◆ Instruction: Lines from the one with "GAROXX 156 - Fahrradanhänger" through the end of the listing below should be set down exactly, with no other line included.

◆ Available data:
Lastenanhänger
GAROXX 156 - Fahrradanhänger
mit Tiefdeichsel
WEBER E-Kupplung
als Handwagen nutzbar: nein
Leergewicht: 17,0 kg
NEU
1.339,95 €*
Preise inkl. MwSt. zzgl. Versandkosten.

◆ Solution to the exercise:
GAROXX 156 - Fahrradanhänger
mit Tiefdeichsel
WEBER E-Kupplung
als Handwagen nutzbar: nein
Leergewicht: 17,0 kg
NEU
1.339,95 €*
Preise inkl. MwSt. zzgl. Versandkosten.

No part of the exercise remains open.